++++ Provided entries

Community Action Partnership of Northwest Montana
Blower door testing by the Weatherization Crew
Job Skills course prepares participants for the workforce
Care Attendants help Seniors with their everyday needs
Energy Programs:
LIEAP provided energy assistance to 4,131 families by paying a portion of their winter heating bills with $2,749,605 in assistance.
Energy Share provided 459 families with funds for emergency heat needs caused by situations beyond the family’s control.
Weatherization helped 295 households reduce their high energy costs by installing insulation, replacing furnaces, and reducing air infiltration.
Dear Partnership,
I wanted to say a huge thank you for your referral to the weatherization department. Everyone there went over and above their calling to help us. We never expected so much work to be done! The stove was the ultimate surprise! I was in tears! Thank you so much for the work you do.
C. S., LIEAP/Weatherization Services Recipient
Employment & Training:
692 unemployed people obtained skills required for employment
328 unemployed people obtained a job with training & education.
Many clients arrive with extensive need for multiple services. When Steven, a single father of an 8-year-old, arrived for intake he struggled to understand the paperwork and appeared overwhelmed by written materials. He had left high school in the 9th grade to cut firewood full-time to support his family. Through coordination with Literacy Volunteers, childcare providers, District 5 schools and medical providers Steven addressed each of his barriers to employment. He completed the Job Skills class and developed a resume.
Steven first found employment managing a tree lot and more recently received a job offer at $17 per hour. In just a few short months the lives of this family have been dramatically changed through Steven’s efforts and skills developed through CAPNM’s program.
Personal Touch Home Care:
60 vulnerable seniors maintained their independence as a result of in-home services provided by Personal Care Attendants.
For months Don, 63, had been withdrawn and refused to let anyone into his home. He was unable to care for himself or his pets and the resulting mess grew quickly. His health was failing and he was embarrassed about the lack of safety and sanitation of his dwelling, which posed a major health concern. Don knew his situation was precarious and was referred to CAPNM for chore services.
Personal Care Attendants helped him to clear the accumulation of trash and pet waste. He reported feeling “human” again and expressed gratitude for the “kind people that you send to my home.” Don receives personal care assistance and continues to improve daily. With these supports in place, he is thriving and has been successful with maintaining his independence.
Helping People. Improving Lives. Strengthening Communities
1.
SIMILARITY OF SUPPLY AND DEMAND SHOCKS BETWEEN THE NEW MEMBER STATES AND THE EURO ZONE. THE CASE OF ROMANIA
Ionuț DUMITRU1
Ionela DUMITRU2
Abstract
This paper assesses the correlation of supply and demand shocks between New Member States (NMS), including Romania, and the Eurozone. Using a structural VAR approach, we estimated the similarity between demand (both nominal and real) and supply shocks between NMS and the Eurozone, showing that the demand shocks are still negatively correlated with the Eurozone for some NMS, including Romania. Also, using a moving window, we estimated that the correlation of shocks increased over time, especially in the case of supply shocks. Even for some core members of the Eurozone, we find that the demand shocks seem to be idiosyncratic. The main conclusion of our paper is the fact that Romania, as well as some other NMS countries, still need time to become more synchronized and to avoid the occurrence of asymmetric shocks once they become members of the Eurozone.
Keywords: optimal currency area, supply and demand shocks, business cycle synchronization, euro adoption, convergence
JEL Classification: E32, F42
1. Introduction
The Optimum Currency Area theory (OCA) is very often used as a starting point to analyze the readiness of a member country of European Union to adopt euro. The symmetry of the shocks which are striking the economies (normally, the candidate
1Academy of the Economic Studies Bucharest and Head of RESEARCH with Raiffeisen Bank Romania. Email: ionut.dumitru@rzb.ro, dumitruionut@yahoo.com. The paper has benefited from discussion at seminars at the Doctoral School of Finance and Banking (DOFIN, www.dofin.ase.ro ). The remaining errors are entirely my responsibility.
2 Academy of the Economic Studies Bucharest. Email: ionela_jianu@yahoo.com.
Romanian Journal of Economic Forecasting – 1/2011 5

++++++++

Work task: Only lines holding the string "unemployed" are wanted; gather each one from the entries above.

Task output:
692 unemployed people obtained skills required for employment
328 unemployed people obtained a job with training & education.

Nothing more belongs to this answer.